Comme pour Ludacris quelques jours plutôt, le DJ a la tâche de réchauffer la foule. Il ouvre avec Djadja d’Aya Nakamura, la touche francophone plaît à la foule ! Après quelques changements rapides entre différentes pièces, il lance Return of the mack, un succès R’n’B des années 90 pour accueillir un Freddie Gibbs tout sourire. La foule est dubitative, mais le rappeur est charismatique. Il demande à la foule de scander «Fuck the police!» avant de débuter Fake names où il montre ses couleurs musicales : un flow rapide et souple. Suivent Thuggin’ et Harold’s tirés de Piñata. Nous aurons donc droit aux succès récents de l’artiste qui roule sa bosse depuis le début des années 2000. La plupart des premières pièces sont débutées et terminées a cappella par Gibbs pour laisser toute la place à sa prosodie impressionnante.
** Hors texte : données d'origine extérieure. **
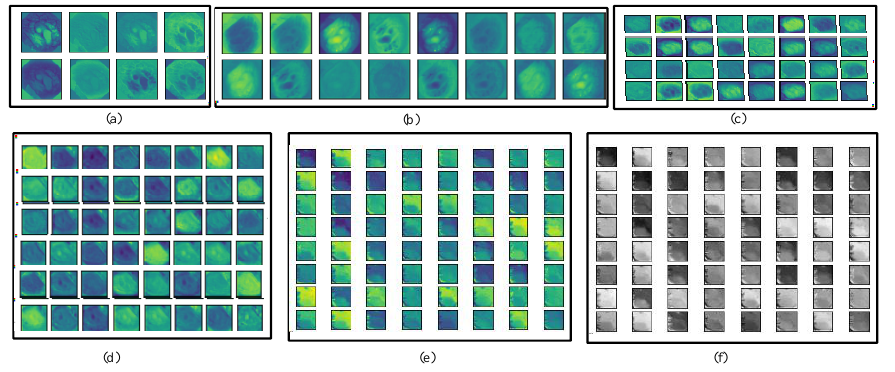
Figure 4. Visualization of various layers of Graft-U-Net. ( a ) C1, ( b ) C4, (c) C7, ( d ) C10, ( e ) C13, and ( f ) C13 (gray level).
Une bonne idée puisque la basse engloutit beaucoup ses jeux de mots et rimes au courant de la soirée. La foule est un peu tiède, pourtant Gibbs semble en forme. Il sent que la foule «wanna get stupid» sur des rythmes trap, ce qu’il offre avec Amnesia et Triple Threat. Il s’essouffle un peu sur la deuxième pour se faire rattraper par la piste superposée jouant en arrière-plan. Le DJ ralentit alors le tempo avec un autre interlude R’n’B, de Mary J. Blige cette fois. Un « Olé-Olé» bien québécois s’élève de la foule, le rappeur ne comprend rien et rigole en entendant le chant. Il demande alors à la foule de se la fermer.
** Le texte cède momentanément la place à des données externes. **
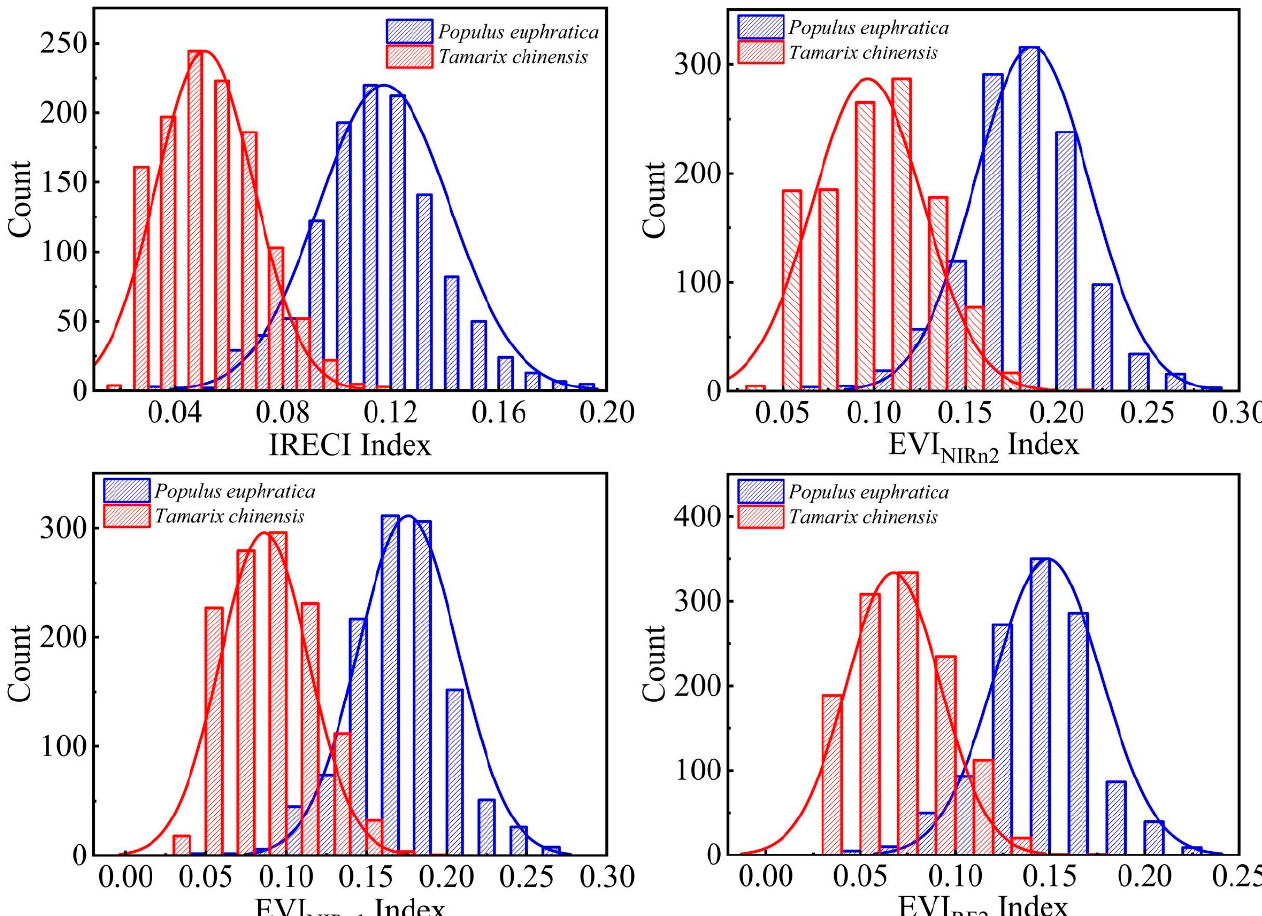
Figure 6. Frequency distribution of selected vegetation indices for reference samples.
S’ensuit un petit discours de Gibbs qui prend l’allure d’un choc des générations. Il explique qu’il n’en a rien à foutre de TikTok, car il est un gangster qui s’est tourné vers le rap. Que tout ce qu’il sait faire c’est rapper. La foule d’adolescents ne sait pas trop comment réagir. Un moment délectable ! Est-ce qu’il est froissé par le fait de passer après un jeunot viral de 20 ans en la personne de Lil Tecca ? Mystère. Sûrement que tous les verres d’alcool que lui verse sa copine sur la scène exacerbent son dédain pour le réseau social. Ses plaintes se terminent plus vite que celles de Kanye West (heureusement) et alors résonne l’échantillonnage de guitare acoustique de Crime Pays. Le parfait mélange entre la délicatesse musicale du soul et l’agressivité du passé criminel du rappeur. À ce moment, une pluie légère tombe sur le site depuis un moment, mais au deuxième refrain, alors que la foule hurle « Crime Pays » un éclair éclate au-dessus de nos têtes. Le grondement du tonnerre est brutal, proche du site. La foule, comme Gibbs, n’en a rien à foutre d’un peu de pluie.
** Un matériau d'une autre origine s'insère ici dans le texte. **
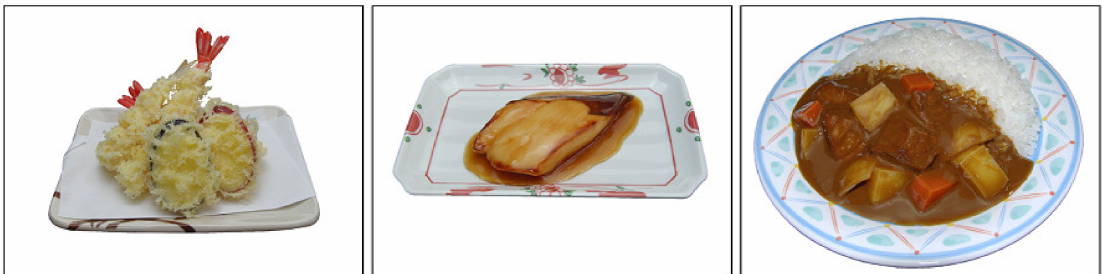
Figure 1. Examples of food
Malheureusement, les éclairs sont de plus en plus près de nous, et un torrent nous tombe sur les épaules. L’organisation stoppe le son du rappeur au beau milieu d’une chanson. Sans pouvoir remercier la foule, nous devons quitter le site, mais un dernier « Olé-Olé» lui est chanté. À travers les techniciens sur la scène, on peut apercevoir un large sourire sur le visage du Gangster Gibbs qui a réussi à clôturer la soirée finalement. Désolé Lol Tecca.